Reunió cantidades ingentes de datos. Anotó fechas de migraciones, cartografió ríos, lagos y montañas hasta entonces inexplorados, y anotó meticulosamente las coordenadas geográficas de los lugares que visitaba. Documentó también las pautas estacionales de lluvia, las variaciones de temperatura y humedad, la composición de la flora y hasta los tipos de suelo.
Nunca tuvo el reconocimiento que habría merecido. La intolerante sociedad victoriana menospreció sus logros, y en ocasiones se atrevió incluso a atribuirlos a ‘científicos’ masculinos. La Royal Geographical Society no admitiría a mujeres en su seno hasta 1913, trece años después de que ella falleciera.
A pesar de su falta de medios, Kingsley supo dar ejemplo y abrió las puertas de la verdadera antropología. Nunca teorizó sobre la realidad de África desde el confortable sillón de una cátedra. Y su respeto a las costumbres autóctonas chocaba frontalmente con los prejuicios ‘científicos’ de un imperio colonial supremacista y rapaz.
En sus textos, Kingsley evitó siempre el lenguaje técnico, aunque respetando siempre también la exactitud de sus datos. Su experiencia africana inspiró a antropólogos posteriores, como Bronisław Malinowski o Franz Boas, que más tarde rebatirían, con argumentos científicos, el racismo nada disimulado de las sociedades coloniales del siglo XIX.
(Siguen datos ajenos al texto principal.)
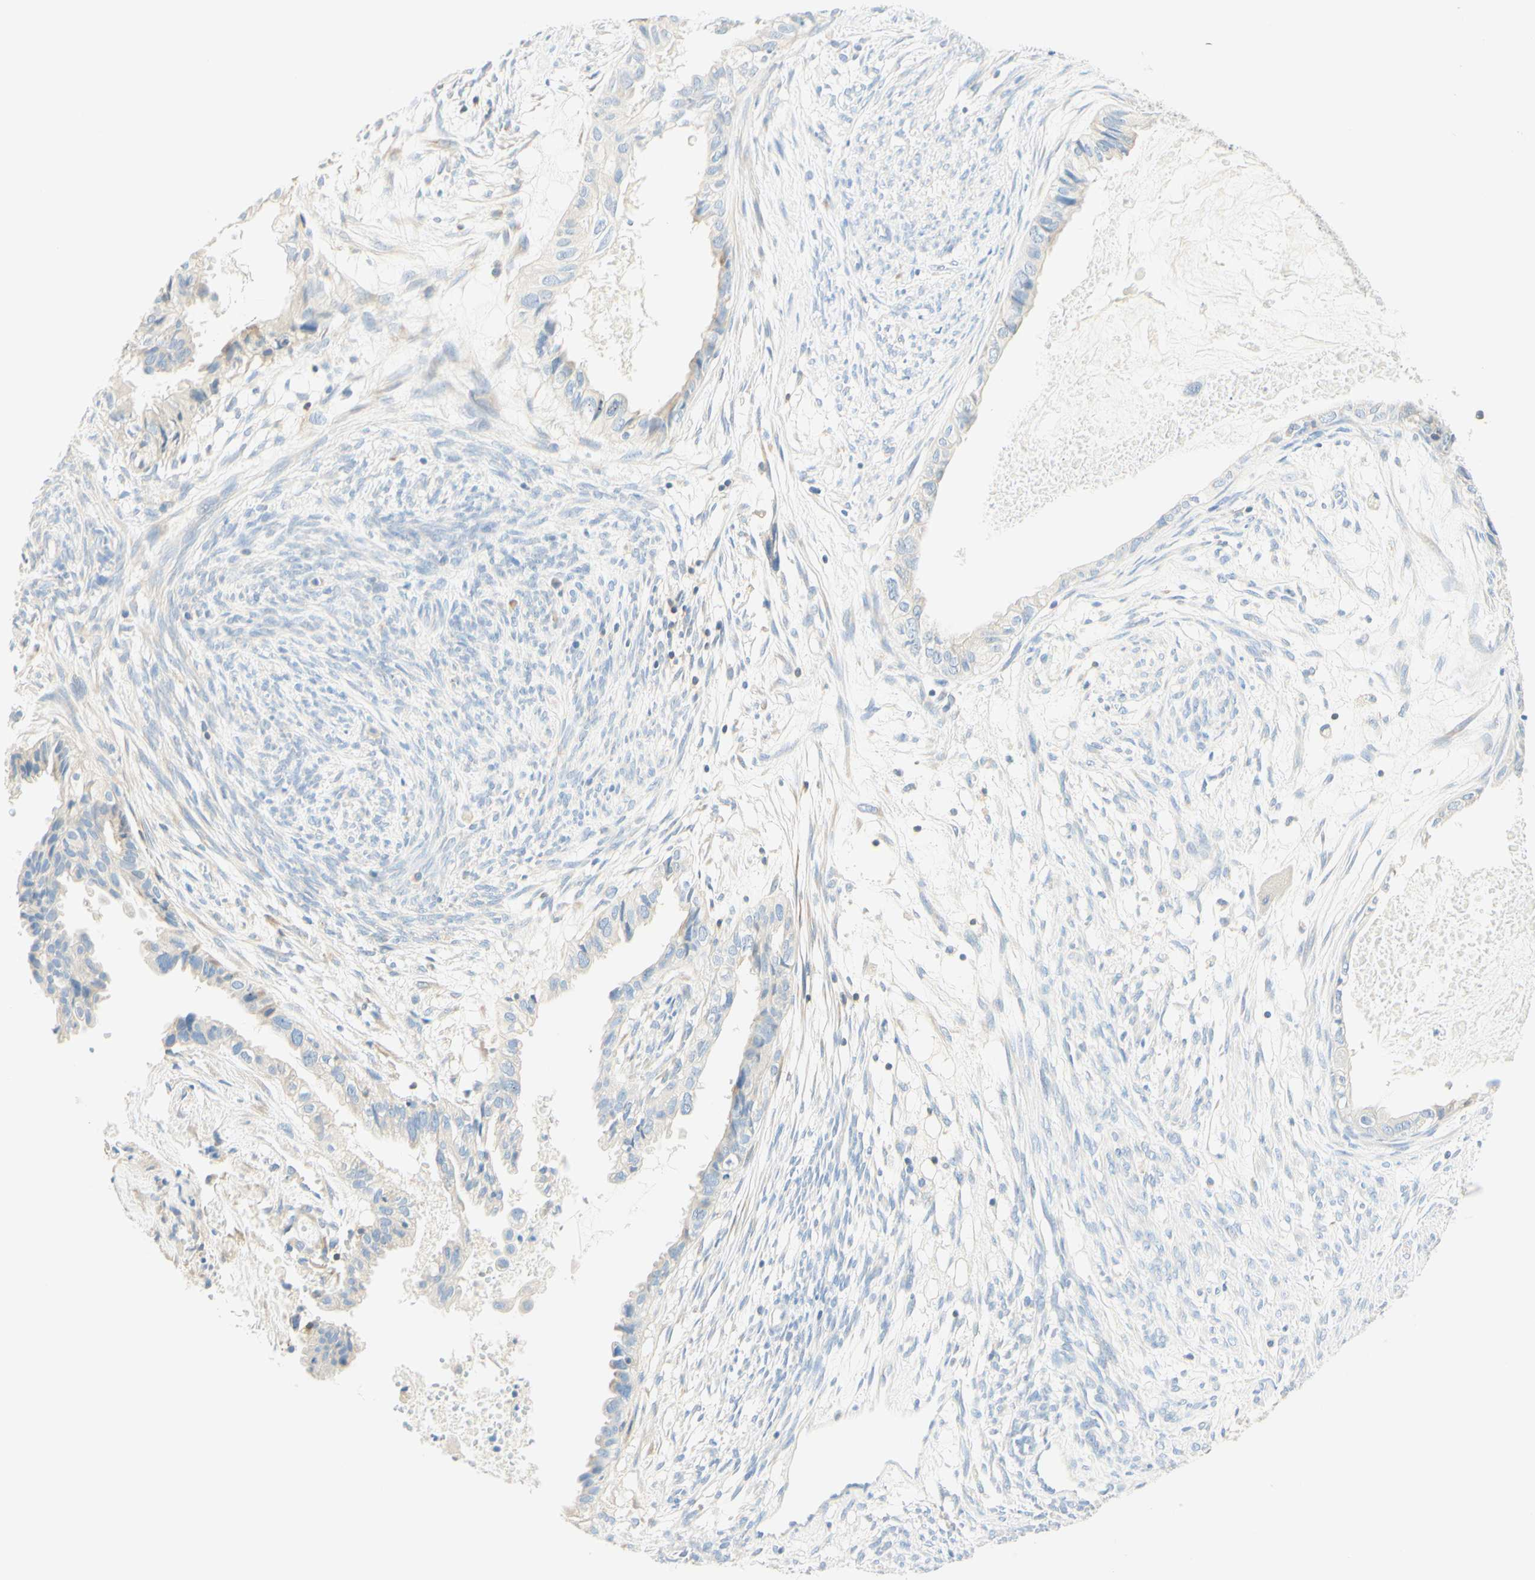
{"staining": {"intensity": "negative", "quantity": "none", "location": "none"}, "tissue": "cervical cancer", "cell_type": "Tumor cells", "image_type": "cancer", "snomed": [{"axis": "morphology", "description": "Normal tissue, NOS"}, {"axis": "morphology", "description": "Adenocarcinoma, NOS"}, {"axis": "topography", "description": "Cervix"}, {"axis": "topography", "description": "Endometrium"}], "caption": "DAB immunohistochemical staining of human cervical adenocarcinoma reveals no significant staining in tumor cells.", "gene": "LAT", "patient": {"sex": "female", "age": 86}}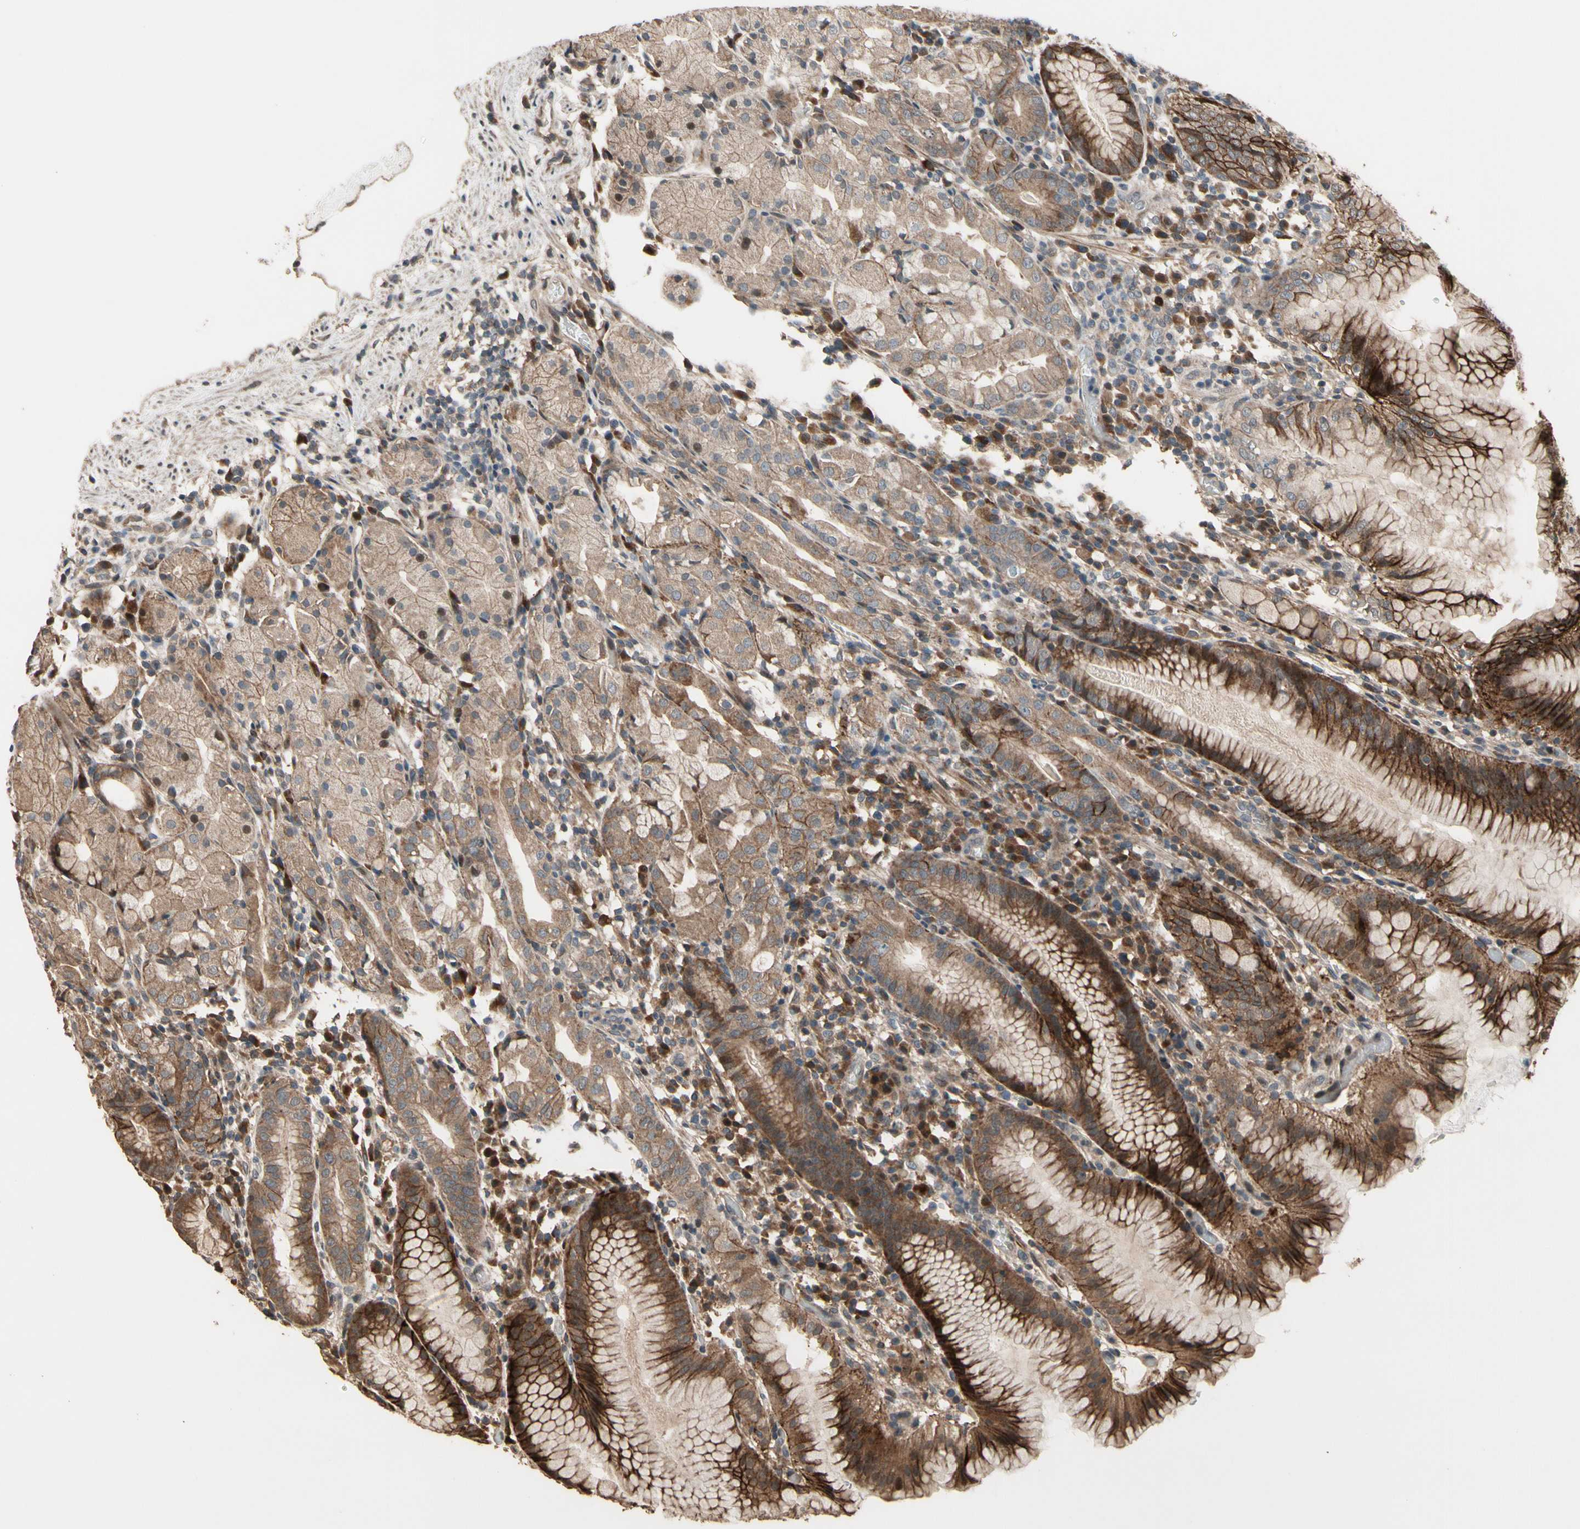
{"staining": {"intensity": "strong", "quantity": "25%-75%", "location": "cytoplasmic/membranous"}, "tissue": "stomach", "cell_type": "Glandular cells", "image_type": "normal", "snomed": [{"axis": "morphology", "description": "Normal tissue, NOS"}, {"axis": "topography", "description": "Stomach"}, {"axis": "topography", "description": "Stomach, lower"}], "caption": "Human stomach stained with a brown dye reveals strong cytoplasmic/membranous positive expression in approximately 25%-75% of glandular cells.", "gene": "CSF1R", "patient": {"sex": "female", "age": 75}}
Fue, ante todo, una mujer valiente. En su libro "Viajes por el África occidental", Mary Kingsley nos relata una anécdota que resume acertadamente su ánimo aventurero. Cierto día, se encontraba en su tienda de campaña cuando oyó un ruido inesperado. Se levantó para ir a investigar y, de improviso, se encontró cara a cara con un leopardo. Sin tiempo para pensar, la joven antropóloga, que tenía una jarra en la mano, arrojó el agua de la jarra a la cabeza del leopardo. El felino, desconcertado, dio media vuelta y despareció en la espesura.
El imperio británico no tuvo tantos reflejos. Tardó todavía más de medio siglo en desaparecer.
Muy interesante 😃. Lo incluimos en el diario 📰 de Substack en español?
Qué vida la de Mary Kingsley! Y qué buen ejemplo de neutralidad vs la frenología. A la lista su libro Viajes por África Occidental. Lo anoto junto con Unbeaten Tracks in Japan, de Isabella Bird, la viajera que sobrevivió TODO.